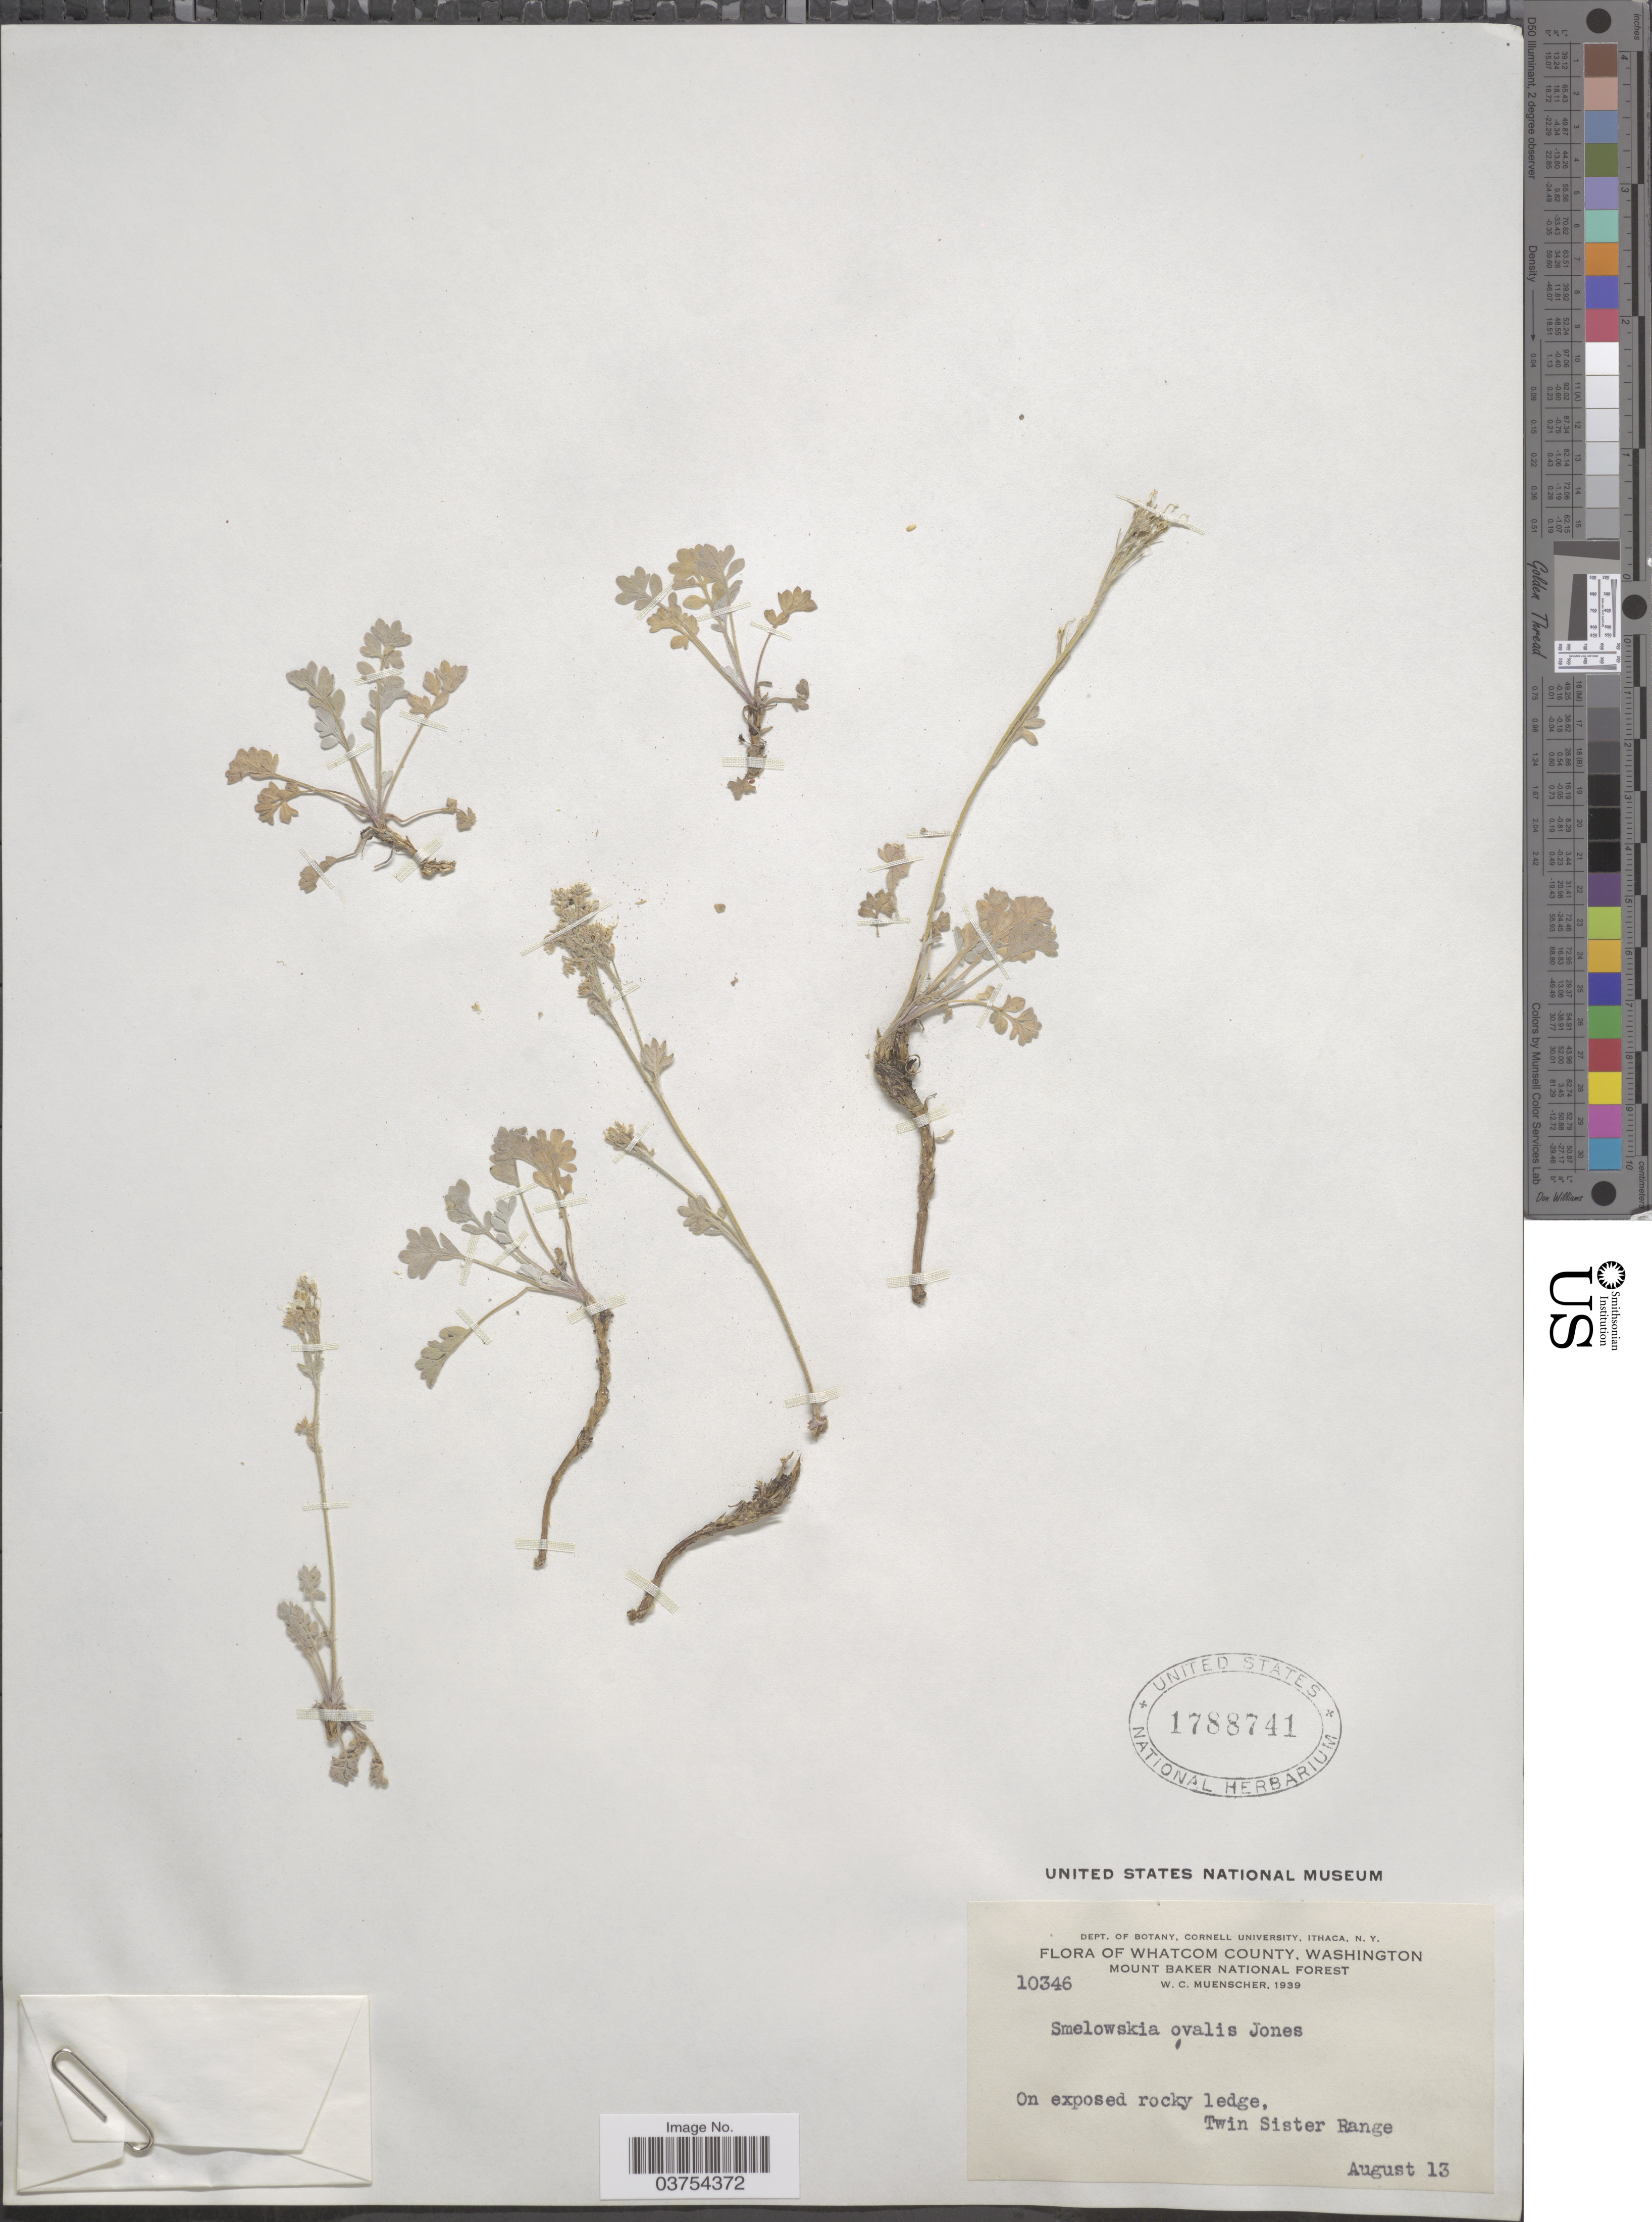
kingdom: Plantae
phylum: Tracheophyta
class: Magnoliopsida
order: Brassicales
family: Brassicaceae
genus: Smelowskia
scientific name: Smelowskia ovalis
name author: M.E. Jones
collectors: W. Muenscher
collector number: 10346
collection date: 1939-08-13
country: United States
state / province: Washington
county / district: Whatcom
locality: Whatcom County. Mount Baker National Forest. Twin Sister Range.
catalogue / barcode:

________________________

- What you will do: Copy all of the lines above verbatim, omitting the picture.

- Result:
kingdom: Plantae
phylum: Tracheophyta
class: Magnoliopsida
order: Brassicales
family: Brassicaceae
genus: Smelowskia
scientific name: Smelowskia ovalis
name author: M.E. Jones
collectors: W. Muenscher
collector number: 10346
collection date: 1939-08-13
country: United States
state / province: Washington
county / district: Whatcom
locality: Whatcom County. Mount Baker National Forest. Twin Sister Range.
catalogue / barcode:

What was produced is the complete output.